As the engineers added parts to the brassboard, they learned from talking to the parts vendors that some parts wouldn’t be available in large quantities — tens of thousands — for mass production, so they switched them out for parts that would be available in the quantities needed.
The engineers needed to make sure the two ventilators would work well with the doctors and nurses who would be using them. So they sought their advice, inviting doctors into the lab five or six times and holding a daylong web conference with 60 to 80 doctors, nurses and ICU specialists. They tested their first prototype, VITAL Pneumatic, with the Icahn School of Medicine. They also worked with FDA officials starting on the second day of the project to make sure the designs would meet the agency’s requirements. Just before the engineers built the first prototype, they invited a doctor to the lab to see if he could operate the control panel shared by VITAL Pneumatic and VITAL Compressor. When the doctor walked up to the panel and intuitively figured out how to make an adjustment, without any instructions, the engineers cheered. “We were all jumping up and down and yelling ‘Yeah!’” Johnson says.

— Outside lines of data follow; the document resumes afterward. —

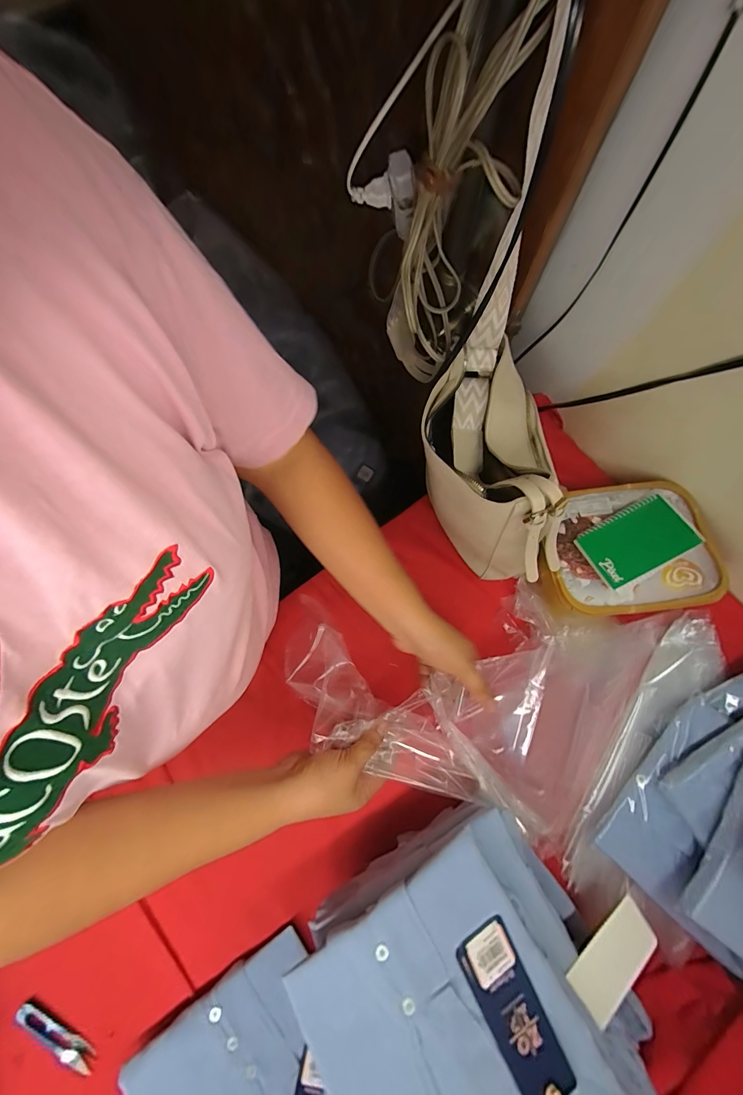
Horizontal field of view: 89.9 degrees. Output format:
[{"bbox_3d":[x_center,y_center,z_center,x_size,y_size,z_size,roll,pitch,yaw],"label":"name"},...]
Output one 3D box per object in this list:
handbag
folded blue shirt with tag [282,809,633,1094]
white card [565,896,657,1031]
[{"bbox_3d":[0.131,-0.099,0.463,0.146,0.224,0.266,-5,78,-1],"label":"handbag"},{"bbox_3d":[0.083,0.416,0.308,0.229,0.029,0.247,-30,74,-12],"label":"folded blue shirt with tag"},{"bbox_3d":[0.236,0.399,0.362,0.106,0.004,0.044,-19,69,-26],"label":"white card"}]

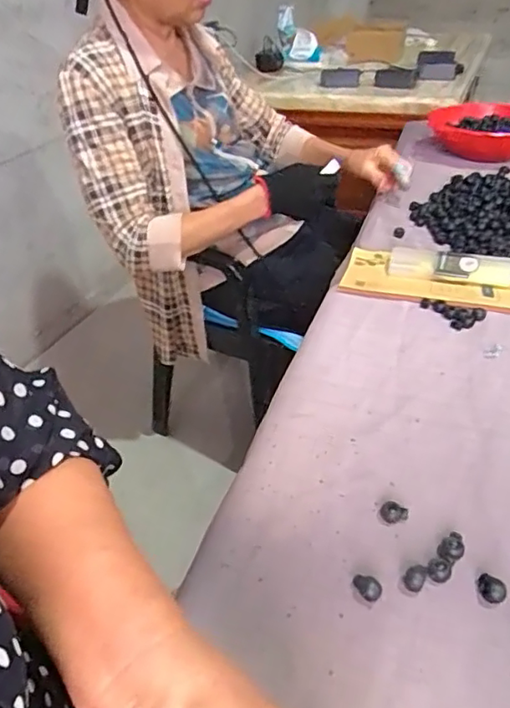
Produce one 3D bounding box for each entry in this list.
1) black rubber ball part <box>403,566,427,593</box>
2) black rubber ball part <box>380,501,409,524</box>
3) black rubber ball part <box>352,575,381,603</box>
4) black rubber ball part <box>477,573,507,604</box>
[{"bbox_3d":[0.106,0.148,0.369,0.013,0.009,0.016,13,37,20],"label":"black rubber ball part"},{"bbox_3d":[0.103,0.118,0.411,0.019,0.009,0.014,20,40,29],"label":"black rubber ball part"},{"bbox_3d":[0.073,0.153,0.363,0.019,0.013,0.012,11,37,18],"label":"black rubber ball part"},{"bbox_3d":[0.153,0.153,0.360,0.017,0.014,0.013,20,40,29],"label":"black rubber ball part"}]

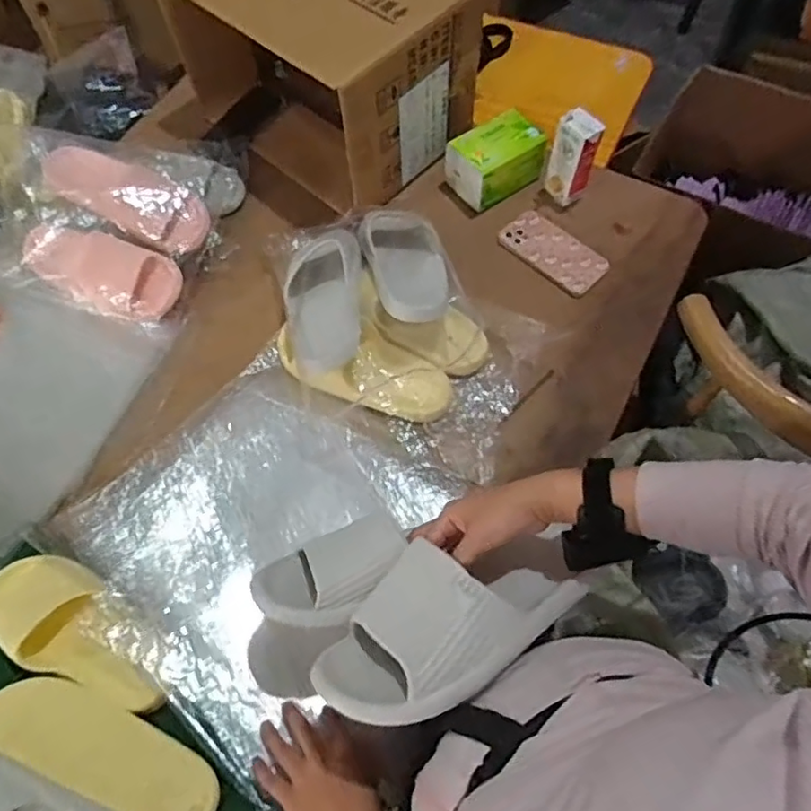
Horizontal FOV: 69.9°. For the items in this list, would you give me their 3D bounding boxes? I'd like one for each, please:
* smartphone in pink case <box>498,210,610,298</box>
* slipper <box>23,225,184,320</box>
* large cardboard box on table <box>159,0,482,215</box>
[{"bbox_3d":[0.219,-0.231,0.863,0.158,0.014,0.082,41,76,16],"label":"smartphone in pink case"},{"bbox_3d":[-0.444,-0.192,0.836,0.230,0.077,0.093,15,65,9],"label":"slipper"},{"bbox_3d":[-0.129,-0.533,0.896,0.412,0.263,0.257,39,70,18],"label":"large cardboard box on table"}]

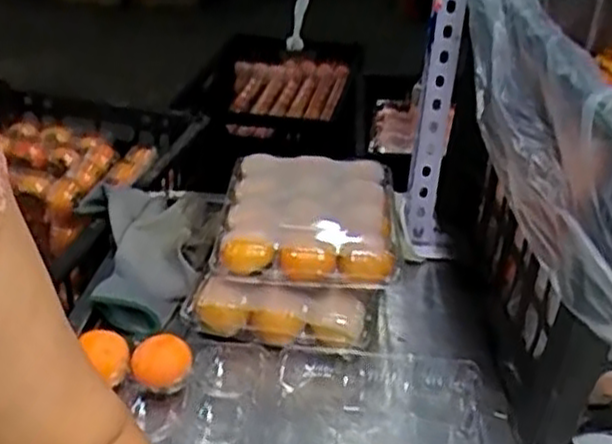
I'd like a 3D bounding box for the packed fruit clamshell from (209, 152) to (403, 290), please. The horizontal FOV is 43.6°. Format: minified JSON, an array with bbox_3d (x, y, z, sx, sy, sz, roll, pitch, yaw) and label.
[{"bbox_3d":[0.002,-0.010,0.748,0.169,0.042,0.200,4,31,4],"label":"packed fruit clamshell"}]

The next step was to install the components into boxes to create the prototypes. At this stage, they encountered a new enemy, especially for the VITAL Compressor: heat. Because the ventilators can be called upon to deliver 100% oxygen to some patients, the engineers had to make sure nothing got hot enough to produce an ignition hazard.
The heat issue with the VITAL Compressor surprised the team, given that its design looked much simpler than the pneumatic design. “We thought: ‘Oh, this is going to be so much easier to put together; it will go quicker; this is going to be better in every way,’” Johnson says. But VITAL Compressor was “a thermal nightmare,” mainly because of heat generated by the motors that compressed the air. Their first attempt at a prototype produced air for breathing that was hair-dryer hot.
Because time was of the essence, the engineers decided to forgo their normal process, which would have been to create a detailed model with a step-by-step analysis to zero in on the most likely factors contributing to the heat problem. Instead, they solved the heat issue by making every thermal design change they could think of, all at the same time: adding fans to vents to move air through the housing, changing the motor mounting so heat was pulled out of it more directly, sealing off the air around the motor from the air that is pumped to the patient, adding a muffler that provided some cooling and modulating the current to a solenoid.
The team also wasn’t too proud to seek advice about how to safely pump medical oxygen. They turned to Jonathan Tylka, an expert on medical equipment testing at NASA’s White Sands Test Facility in New Mexico, about the potential ignition hazards posed by overheating or other factors as the ventilators did their pumping. The engineers were familiar with the hazards of managing oxygen stored at 2,000 to 5,000 pounds per square inch for rocket propulsion, whereas medical oxygen typically flows at 0.5 to 1 psi. “That’s a case where our aerospace experience actually worked against us,” Johnson says. “We had to learn in fact the opposite: At low pressures, it’s not quite as dangerous.”
The team had averted some challenges and met others. The task, overall, was not as simple as they thought, and the next step will be to hear that their handiwork is indeed saving lives. “It’s possible to find a team here who can do just about anything. After all, our team can drop little RC [remotely controlled] cars on Mars and drive around and do geology,” says Van Buren.